[Saved entries]
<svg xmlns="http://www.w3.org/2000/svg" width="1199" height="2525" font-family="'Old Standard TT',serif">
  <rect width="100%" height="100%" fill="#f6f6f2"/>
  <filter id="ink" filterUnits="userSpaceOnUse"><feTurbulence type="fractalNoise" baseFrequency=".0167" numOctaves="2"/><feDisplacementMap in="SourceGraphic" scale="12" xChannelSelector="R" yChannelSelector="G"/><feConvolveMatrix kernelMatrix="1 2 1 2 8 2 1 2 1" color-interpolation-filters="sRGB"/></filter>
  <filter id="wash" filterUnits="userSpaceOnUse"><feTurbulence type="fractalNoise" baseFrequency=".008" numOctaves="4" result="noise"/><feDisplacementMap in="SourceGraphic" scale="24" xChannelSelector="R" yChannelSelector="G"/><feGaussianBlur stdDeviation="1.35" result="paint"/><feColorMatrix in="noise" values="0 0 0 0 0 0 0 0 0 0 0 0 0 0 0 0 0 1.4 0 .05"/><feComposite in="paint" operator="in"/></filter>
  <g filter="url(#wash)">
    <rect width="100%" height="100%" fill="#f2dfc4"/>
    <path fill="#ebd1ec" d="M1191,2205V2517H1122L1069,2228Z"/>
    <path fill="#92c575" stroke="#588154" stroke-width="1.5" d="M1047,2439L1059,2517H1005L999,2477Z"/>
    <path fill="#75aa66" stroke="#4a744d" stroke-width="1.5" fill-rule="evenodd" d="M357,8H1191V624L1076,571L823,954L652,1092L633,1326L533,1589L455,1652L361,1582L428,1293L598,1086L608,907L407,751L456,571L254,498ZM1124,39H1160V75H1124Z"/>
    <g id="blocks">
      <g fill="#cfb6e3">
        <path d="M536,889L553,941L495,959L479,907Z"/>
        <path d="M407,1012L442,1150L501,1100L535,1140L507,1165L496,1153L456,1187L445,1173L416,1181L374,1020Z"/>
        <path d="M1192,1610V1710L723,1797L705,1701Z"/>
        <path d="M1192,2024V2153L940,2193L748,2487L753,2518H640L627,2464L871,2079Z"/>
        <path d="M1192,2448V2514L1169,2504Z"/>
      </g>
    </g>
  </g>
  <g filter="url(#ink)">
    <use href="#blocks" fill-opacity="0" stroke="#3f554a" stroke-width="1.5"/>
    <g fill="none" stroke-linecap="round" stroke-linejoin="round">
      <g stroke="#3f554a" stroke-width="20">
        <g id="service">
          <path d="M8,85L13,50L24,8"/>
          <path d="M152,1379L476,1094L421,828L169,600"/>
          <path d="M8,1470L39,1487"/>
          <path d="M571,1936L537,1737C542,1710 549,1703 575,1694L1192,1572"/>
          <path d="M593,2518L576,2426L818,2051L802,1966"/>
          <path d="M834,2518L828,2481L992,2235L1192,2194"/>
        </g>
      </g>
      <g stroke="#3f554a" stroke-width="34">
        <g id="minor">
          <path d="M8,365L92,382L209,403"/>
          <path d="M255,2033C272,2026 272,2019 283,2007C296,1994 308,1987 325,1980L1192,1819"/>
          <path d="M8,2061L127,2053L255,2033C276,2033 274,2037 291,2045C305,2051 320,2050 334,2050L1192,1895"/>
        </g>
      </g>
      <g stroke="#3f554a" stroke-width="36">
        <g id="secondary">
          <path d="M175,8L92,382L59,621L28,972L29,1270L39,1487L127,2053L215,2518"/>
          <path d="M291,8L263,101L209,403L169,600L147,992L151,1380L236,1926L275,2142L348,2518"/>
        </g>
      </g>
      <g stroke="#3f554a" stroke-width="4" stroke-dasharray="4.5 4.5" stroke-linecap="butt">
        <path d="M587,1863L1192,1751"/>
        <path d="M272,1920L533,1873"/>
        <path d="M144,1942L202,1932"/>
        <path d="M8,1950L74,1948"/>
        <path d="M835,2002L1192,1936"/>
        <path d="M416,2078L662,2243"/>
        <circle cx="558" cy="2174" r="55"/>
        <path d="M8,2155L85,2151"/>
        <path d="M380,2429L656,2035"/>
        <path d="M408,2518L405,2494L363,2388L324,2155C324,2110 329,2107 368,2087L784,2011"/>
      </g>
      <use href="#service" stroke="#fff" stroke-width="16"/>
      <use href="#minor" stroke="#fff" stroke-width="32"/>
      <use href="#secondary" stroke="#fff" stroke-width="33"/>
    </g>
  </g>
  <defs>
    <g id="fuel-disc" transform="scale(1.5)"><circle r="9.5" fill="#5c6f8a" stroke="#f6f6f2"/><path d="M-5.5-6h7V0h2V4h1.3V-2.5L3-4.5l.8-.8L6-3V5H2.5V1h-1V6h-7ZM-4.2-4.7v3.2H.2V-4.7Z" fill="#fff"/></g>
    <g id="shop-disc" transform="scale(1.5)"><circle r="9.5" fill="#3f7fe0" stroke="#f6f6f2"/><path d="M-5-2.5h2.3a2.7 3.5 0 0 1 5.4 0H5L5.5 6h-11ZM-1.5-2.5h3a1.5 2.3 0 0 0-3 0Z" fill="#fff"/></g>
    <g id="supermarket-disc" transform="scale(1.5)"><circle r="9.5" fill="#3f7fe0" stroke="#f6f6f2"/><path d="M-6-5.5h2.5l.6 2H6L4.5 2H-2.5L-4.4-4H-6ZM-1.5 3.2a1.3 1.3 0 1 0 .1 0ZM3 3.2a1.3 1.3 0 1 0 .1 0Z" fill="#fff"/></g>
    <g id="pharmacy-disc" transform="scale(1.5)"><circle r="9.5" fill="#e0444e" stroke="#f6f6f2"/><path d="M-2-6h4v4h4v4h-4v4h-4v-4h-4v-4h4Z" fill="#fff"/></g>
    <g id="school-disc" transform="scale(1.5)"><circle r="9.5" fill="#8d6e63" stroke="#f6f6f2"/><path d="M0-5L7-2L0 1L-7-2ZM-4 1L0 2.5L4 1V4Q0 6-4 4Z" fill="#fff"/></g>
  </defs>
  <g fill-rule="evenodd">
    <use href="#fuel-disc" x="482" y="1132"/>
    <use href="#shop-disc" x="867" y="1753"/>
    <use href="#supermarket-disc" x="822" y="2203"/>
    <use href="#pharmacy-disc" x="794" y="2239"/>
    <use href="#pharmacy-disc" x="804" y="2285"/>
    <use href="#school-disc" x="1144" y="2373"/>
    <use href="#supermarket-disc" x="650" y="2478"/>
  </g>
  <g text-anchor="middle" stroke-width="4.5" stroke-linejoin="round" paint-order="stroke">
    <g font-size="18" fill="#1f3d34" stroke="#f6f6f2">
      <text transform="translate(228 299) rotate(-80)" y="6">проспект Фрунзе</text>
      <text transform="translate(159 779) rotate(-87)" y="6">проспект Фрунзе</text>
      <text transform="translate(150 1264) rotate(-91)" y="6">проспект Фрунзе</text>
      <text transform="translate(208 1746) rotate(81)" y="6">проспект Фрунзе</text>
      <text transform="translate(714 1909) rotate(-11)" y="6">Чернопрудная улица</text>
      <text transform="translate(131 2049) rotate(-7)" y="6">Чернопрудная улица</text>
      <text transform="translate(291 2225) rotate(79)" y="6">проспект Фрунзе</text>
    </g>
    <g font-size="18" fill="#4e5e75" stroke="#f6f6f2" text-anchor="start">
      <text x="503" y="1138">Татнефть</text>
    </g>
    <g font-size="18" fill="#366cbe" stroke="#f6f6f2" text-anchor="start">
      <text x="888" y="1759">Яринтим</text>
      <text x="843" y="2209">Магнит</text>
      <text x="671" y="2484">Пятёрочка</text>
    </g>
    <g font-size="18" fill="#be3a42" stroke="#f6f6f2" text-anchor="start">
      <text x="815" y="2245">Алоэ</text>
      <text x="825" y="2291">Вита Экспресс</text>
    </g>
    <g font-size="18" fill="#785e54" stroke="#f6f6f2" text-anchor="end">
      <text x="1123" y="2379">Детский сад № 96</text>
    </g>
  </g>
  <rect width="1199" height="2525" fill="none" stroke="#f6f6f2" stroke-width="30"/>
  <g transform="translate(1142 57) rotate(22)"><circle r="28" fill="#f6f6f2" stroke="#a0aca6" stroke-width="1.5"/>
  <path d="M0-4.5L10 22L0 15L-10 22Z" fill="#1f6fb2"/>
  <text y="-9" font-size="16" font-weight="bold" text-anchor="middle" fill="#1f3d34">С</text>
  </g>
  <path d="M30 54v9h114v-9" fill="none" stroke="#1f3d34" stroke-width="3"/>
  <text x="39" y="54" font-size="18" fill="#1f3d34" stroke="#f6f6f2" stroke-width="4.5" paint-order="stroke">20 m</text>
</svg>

Exercise description>
Scan the entries above and copy each line where "type" occurs.

Completed exercise>
  <filter id="ink" filterUnits="userSpaceOnUse"><feTurbulence type="fractalNoise" baseFrequency=".0167" numOctaves="2"/><feDisplacementMap in="SourceGraphic" scale="12" xChannelSelector="R" yChannelSelector="G"/><feConvolveMatrix kernelMatrix="1 2 1 2 8 2 1 2 1" color-interpolation-filters="sRGB"/></filter>
  <filter id="wash" filterUnits="userSpaceOnUse"><feTurbulence type="fractalNoise" baseFrequency=".008" numOctaves="4" result="noise"/><feDisplacementMap in="SourceGraphic" scale="24" xChannelSelector="R" yChannelSelector="G"/><feGaussianBlur stdDeviation="1.35" result="paint"/><feColorMatrix in="noise" values="0 0 0 0 0 0 0 0 0 0 0 0 0 0 0 0 0 1.4 0 .05"/><feComposite in="paint" operator="in"/></filter>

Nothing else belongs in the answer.